Michael Yanowitz m.yanowitz at kearfott.com
Thu May 18 11:52:54 EDT 2006


> Hello:
>
>    Below I have included a stripped down version of the GUI I am working
> on.
> It contains 2 dialog boxes - one main and one settings. It has the
> following
> problems, probably all related, that I am hoping someone knows what I am
> doing wrong:
>
> 1) Pressing the Settings.. Button multiple times, brings up many
> instances
>    of the Settings Panel. I just want it to bring up one. Is there an
> easy
>    way to do that?

In fact, the two windows you created are not dialogs; they're just
windows. To turn a window into an actual "dialog", i.e basically to make
it modal, you have to do the following operations (supposing your dialog
window is named dlg and your main window in named root):

## Ensure only window can receive user events
dlg.grab_set()
## Force Dialog to stay on top of main window
dlg.transient(root)
## Wait for dialog to be destroyed
root.wait_window(dlg)

> 2) Pressing the Done button in the Settings Panel, just erases the Done
> button
>    (and any other widgets in the Panel). It does not dismiss the Panel.
> Pressing
>    the X button does work. What callback is that? Can I make the Done
> button
> call
>    that instead? How?

This is not the way it works. In fact, what you did wrong is something
that has been around for years in some Tkinter tutorial(s): you made your
classes inherit from Frame. This is a Bad Idea: a Frame is not a window,
but only a generic container. There are 2 classes for windows: Tk for the
main window and Toplevel for all others. They both also act as containers,
so you can do in them everything you do in Frames. So make your
ScriptDialog inherit from Tk, your SettingsDialog inherit from Toplevel,
remove all explicit creations of Tkinter.Tk or Tkinter.Toplevel and
instantiate your classes instead. Then calling destroy on either on the
dialogs will actually close the window.

> 3) Pressing the Done button from the Main Panel has no effect? Why not?
> It
> used
>    to work (self.quit()). Again, I would like to call whatever is called
> when the
>    X button (top Right corner) is pressed.
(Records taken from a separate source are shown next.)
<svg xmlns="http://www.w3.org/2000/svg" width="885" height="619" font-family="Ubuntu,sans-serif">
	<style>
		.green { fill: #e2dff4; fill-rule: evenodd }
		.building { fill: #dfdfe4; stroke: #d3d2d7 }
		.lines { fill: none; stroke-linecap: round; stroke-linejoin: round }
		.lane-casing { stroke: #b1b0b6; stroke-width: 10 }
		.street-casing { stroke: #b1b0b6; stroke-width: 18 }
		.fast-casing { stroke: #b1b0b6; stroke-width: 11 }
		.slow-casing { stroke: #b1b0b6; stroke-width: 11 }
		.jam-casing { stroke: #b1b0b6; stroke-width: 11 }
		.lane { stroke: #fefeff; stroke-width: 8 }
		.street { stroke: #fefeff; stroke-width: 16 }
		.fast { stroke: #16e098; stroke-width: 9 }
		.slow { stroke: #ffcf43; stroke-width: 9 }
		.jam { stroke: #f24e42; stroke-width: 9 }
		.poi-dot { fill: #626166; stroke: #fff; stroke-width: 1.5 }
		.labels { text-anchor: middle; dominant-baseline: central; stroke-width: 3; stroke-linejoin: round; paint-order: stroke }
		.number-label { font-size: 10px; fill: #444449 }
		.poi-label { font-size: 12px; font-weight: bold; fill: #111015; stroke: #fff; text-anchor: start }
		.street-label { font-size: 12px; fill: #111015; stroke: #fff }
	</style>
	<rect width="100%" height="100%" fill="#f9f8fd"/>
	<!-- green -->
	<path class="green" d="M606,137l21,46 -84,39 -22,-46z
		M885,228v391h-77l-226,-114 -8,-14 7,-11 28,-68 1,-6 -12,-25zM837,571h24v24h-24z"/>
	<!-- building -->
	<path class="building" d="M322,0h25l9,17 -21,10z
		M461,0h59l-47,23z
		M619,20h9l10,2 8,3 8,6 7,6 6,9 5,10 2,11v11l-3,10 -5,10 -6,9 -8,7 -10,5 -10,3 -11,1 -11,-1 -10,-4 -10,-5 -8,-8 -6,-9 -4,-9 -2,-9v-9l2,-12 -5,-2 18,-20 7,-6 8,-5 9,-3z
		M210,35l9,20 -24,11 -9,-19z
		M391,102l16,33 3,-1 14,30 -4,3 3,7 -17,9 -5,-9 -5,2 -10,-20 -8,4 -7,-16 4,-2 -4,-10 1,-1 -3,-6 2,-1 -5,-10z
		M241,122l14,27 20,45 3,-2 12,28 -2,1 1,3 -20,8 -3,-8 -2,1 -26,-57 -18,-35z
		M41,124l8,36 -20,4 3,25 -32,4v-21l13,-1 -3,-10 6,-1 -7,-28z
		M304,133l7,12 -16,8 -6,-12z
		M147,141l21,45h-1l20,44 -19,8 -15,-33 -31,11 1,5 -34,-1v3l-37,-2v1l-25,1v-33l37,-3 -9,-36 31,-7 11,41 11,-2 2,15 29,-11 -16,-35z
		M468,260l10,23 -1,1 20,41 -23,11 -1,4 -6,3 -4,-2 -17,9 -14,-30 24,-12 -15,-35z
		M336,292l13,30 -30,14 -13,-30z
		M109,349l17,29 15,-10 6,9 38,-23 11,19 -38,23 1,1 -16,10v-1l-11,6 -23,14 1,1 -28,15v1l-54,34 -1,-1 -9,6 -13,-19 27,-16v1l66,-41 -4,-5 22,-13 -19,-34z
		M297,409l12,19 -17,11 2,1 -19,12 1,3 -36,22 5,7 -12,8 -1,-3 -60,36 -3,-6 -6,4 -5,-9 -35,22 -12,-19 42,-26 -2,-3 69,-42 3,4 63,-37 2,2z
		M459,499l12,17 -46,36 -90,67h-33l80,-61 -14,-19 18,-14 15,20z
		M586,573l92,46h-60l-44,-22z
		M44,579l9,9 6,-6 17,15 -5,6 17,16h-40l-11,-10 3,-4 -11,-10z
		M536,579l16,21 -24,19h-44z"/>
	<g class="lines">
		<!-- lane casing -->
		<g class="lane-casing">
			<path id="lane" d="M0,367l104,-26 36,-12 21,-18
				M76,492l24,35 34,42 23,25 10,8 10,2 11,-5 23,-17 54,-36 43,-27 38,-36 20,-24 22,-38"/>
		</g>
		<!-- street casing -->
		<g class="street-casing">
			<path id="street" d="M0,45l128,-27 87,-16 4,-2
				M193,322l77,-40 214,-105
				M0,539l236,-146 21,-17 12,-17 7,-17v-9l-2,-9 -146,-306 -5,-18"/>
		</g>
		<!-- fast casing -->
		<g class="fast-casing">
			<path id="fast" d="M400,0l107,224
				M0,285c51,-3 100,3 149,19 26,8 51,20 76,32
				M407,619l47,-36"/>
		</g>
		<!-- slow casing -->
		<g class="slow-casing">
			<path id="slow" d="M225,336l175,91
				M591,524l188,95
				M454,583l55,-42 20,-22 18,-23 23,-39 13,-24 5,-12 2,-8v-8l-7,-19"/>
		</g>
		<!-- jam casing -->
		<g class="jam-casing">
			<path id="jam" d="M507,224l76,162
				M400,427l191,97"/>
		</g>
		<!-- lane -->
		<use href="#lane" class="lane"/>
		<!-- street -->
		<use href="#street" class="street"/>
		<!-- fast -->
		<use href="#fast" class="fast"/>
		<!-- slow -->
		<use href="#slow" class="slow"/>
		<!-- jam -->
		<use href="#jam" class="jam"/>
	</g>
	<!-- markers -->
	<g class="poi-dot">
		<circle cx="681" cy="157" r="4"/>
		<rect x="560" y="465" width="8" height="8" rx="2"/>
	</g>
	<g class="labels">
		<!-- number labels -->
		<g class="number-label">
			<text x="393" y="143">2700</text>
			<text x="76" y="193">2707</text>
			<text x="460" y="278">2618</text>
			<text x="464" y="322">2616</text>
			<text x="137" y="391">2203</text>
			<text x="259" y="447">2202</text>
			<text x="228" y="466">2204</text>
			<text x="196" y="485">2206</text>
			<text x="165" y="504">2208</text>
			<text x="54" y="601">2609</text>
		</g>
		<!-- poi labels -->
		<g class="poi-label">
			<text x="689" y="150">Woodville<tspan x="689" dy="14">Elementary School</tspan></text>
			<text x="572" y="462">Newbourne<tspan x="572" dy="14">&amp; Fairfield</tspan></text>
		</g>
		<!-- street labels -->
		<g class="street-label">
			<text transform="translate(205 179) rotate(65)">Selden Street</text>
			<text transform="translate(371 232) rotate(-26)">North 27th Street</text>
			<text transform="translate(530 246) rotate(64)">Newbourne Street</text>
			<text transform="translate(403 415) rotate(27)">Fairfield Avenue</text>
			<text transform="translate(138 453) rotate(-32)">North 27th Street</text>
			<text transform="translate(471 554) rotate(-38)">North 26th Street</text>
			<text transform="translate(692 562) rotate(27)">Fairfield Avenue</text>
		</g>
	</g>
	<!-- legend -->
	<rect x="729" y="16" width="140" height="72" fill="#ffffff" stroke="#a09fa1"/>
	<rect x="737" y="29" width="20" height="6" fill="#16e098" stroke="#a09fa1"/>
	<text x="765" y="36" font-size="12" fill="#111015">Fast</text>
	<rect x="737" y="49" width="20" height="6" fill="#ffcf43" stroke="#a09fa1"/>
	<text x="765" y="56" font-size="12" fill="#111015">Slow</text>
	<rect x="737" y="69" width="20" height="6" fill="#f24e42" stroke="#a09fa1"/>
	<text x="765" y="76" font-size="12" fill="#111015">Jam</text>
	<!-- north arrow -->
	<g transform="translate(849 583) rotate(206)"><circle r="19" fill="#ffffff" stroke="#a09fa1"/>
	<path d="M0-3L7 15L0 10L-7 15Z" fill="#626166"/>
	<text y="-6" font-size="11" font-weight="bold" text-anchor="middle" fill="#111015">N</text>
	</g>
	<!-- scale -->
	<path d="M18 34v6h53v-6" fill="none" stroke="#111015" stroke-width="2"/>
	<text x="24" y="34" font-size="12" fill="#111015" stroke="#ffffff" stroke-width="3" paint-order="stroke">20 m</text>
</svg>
This should work. BTW, your "done" method is not needed: creating the
Button with command=self.quit works without problem.
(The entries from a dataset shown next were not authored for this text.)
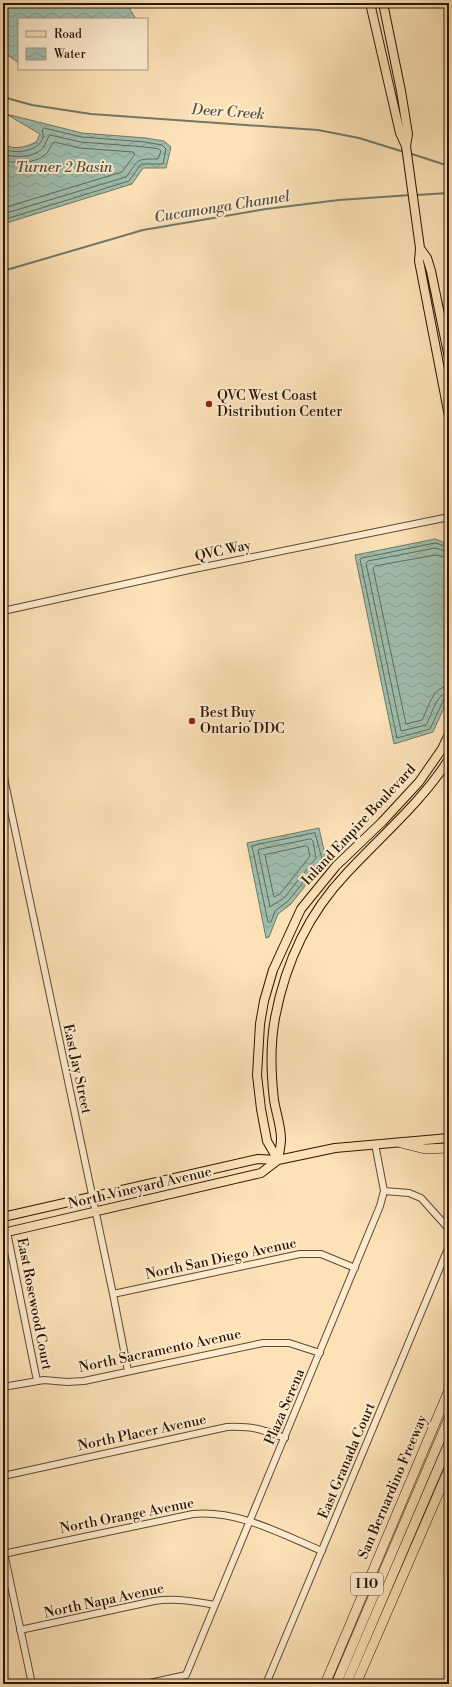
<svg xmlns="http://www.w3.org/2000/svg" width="452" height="1687" viewBox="0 0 452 1687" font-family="'Libre Bodoni',serif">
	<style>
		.water { fill: url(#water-waves); stroke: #707a69 }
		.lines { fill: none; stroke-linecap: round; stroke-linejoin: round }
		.shore { stroke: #646a58; stroke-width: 1 }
		.stream { stroke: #707a69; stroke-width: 2 }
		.minor-casing { stroke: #5f4830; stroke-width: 8 }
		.major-casing { stroke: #2a1503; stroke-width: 10 }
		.highway-casing { stroke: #2a1503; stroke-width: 10 }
		.minor { stroke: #feecd0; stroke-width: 6 }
		.major { stroke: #fde2b7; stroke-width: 8 }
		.highway { stroke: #fde2b7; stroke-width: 9 }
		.poi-dot { fill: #8f2418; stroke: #feecd0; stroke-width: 1.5 }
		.labels { text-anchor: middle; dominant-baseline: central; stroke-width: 4; stroke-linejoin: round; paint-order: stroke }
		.shield { fill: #feecd0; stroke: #6a5640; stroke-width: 1 }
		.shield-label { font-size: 13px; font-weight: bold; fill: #2a1503 }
		.poi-label { font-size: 14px; fill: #2a1503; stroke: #feecd0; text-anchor: start }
		.street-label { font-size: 14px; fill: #2a1503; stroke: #feecd0 }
		.water-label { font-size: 15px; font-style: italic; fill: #53503e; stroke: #feecd0 }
	</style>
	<defs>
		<pattern id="water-waves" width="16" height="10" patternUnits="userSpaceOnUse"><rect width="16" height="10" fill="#9fbead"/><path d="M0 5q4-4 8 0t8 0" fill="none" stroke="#89a293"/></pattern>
	</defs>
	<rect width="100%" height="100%" fill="#fde2b7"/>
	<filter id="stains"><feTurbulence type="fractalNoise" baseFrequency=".005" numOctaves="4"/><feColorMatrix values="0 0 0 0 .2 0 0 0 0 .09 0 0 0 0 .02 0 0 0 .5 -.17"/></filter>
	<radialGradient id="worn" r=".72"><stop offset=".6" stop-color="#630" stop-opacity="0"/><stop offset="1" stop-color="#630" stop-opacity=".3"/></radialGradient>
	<path class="water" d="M3,3H122L128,6L136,19H19V63L6,54V47H3Z
		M6,114L82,133L146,138L164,141L171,147L166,168H143L132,184L3,224V143C12,151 26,147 36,142L40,134Z
		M435,539L449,544V697L433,732L394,744L355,555Z
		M319,828L326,859L291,904L278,914L269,937L266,938L247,843Z"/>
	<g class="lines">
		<path class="shore" d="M3,148C15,157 50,149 42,130L44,128L82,137L145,142L162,145L166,149L163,164H141L129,181L3,220
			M3,154C14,158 34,158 43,148C46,144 47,138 50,135L81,142L145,147L159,149L161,151L158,159C134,159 140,159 126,177L3,214
			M3,161C17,163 37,164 47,153C50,149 51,145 54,142L80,148L133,152L135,154L122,172L3,208
			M449,547L435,543L362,558L360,559L397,738L430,729L444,699L449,697
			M449,552L435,548L368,561L366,563L401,731L426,725C432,715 436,693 449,692
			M449,558L435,555L375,566L373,568L406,724L422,720C429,707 432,687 449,686
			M315,833L322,859L288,901L275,911L271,922H268L252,846Z
			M311,839L313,841L316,858L284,898L270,907L258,850Z
			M306,846L308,847L310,856L280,894L274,897L265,855Z"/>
		<path class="stream" d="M3,97L32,105L91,114L318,130L359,138L404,152
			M409,153L449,166
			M416,195L449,193
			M3,271L143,230L266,209L339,200L411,195"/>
		<defs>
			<path id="minor" d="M3,611L189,570L449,517
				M3,773L113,1294L128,1371
				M384,1191L409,1193L421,1198L448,1228L449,1234
				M7,1232L37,1381
				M113,1294L300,1254H321L355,1268
				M3,1387L44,1380L67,1382L84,1381L263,1343H289L320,1353
				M3,1476L227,1427C253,1426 261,1429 285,1438
				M3,1548L32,1684
				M3,1554L193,1514C239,1510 281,1534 322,1551
				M20,1630L154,1601C175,1598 194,1601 215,1605
				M145,1684L186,1675L380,1206L384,1191L375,1144
				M266,1684L449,1246"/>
			<path id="major" d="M370,3L400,133L406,146L420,248L419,261L449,416
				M383,3L401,91L408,134L406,146
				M420,248L427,258L431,271L449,358
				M278,1160L267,1141L261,1109L257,1075L260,1024L264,1001L273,970L301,909L336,866L382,822L419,782L442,749L449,734
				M278,1160C279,1153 281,1146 281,1139C281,1126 276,1113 274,1100C271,1074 270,1045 275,1018C285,965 308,914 346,874C381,836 421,803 449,759
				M3,1217L258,1159L278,1160L335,1148L449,1138
				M3,1233L261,1173L278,1160"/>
			<path id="highway" d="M401,1143L425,1149L449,1148
				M325,1684L449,1390
				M336,1684L449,1418
				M346,1684L449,1443
				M356,1684L449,1469"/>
		</defs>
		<use href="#minor" class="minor-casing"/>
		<use href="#major" class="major-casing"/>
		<use href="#highway" class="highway-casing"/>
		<use href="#minor" class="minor"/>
		<use href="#major" class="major"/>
		<use href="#highway" class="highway"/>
	</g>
	<g class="poi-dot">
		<circle cx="209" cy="404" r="4"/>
		<circle cx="192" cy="721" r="4"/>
	</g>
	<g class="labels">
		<rect class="shield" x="351" y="1573" width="32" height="22" rx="3"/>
		<g class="shield-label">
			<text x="367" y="1584">I 10</text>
		</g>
		<g class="poi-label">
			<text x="217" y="396">QVC West Coast<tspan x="217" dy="16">Distribution Center</tspan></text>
			<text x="200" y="713">Best Buy<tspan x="200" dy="16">Ontario DDC</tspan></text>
		</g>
		<g class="street-label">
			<text transform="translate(223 551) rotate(-12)">QVC Way</text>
			<text transform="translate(359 825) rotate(-47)">Inland Empire Boulevard</text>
			<text transform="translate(77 1069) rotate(78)">East Jay Street</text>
			<text transform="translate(140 1188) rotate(-13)">North Vineyard Avenue</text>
			<text transform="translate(221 1259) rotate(-12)">North San Diego Avenue</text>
			<text transform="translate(34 1304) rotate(79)">East Rosewood Court</text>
			<text transform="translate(160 1351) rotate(-12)">North Sacramento Avenue</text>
			<text transform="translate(285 1407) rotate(-67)">Plaza Serena</text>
			<text transform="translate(142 1433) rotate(-12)">North Placer Avenue</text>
			<text transform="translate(347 1461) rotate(-67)">East Granada Court</text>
			<text transform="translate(393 1487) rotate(-67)">San Bernardino Freeway</text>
			<text transform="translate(127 1516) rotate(-11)">North Orange Avenue</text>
			<text transform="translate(104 1601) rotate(-12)">North Napa Avenue</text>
		</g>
		<g class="water-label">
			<text transform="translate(228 112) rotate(4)">Deer Creek</text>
			<text x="64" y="167">Turner 2 Basin</text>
			<text transform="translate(222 207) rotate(-9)">Cucamonga Channel</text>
		</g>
	</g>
	<rect width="452" height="1687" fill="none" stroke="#fde2b7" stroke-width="16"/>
	<rect x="4" y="4" width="444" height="1679" fill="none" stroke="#2a1503" stroke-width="2"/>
	<rect x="8" y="8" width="436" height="1671" fill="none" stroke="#2a1503"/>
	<rect x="18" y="18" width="130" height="52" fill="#feecd0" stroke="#a9967e"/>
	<rect x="26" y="31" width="20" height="6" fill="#fde2b7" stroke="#a9967e"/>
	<text x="54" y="38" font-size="12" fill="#2a1503">Road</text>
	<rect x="26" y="48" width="20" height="12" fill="url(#water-waves)" stroke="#a9967e"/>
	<text x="54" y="58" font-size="12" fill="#2a1503">Water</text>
	<rect width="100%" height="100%" filter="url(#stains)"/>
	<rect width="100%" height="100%" fill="url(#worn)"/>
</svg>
Thanks.  That helped alot.
However it leaves a couple very minor problems which I think I can live
with.
1) It brings up an empty additional 'main window'.
   I have tried using the Tkinter.NoDefaultRoot() option, but run into
   other problems with other things not defined.
NameError: global name '_default_root' is not defined
Exception exceptions.AttributeError: "IntVar instance has no attribute
'_tk'" in
 <bound method IntVar.__del__ of <Tkinter.IntVar instance at 0x009C7990>>
ignored

2) By deriving the 'dialog' from Tk, existing calls to self.pack() no
   longer are valid, but they don't appear to be necessary.

  My only 'Tkinter tutorial' is what is included in Orielly's "Programming
Python". Still looking for a good tutorial. I am not clear what the
difference
between Tk() and Toplevel() are. They seem totally interchangeable.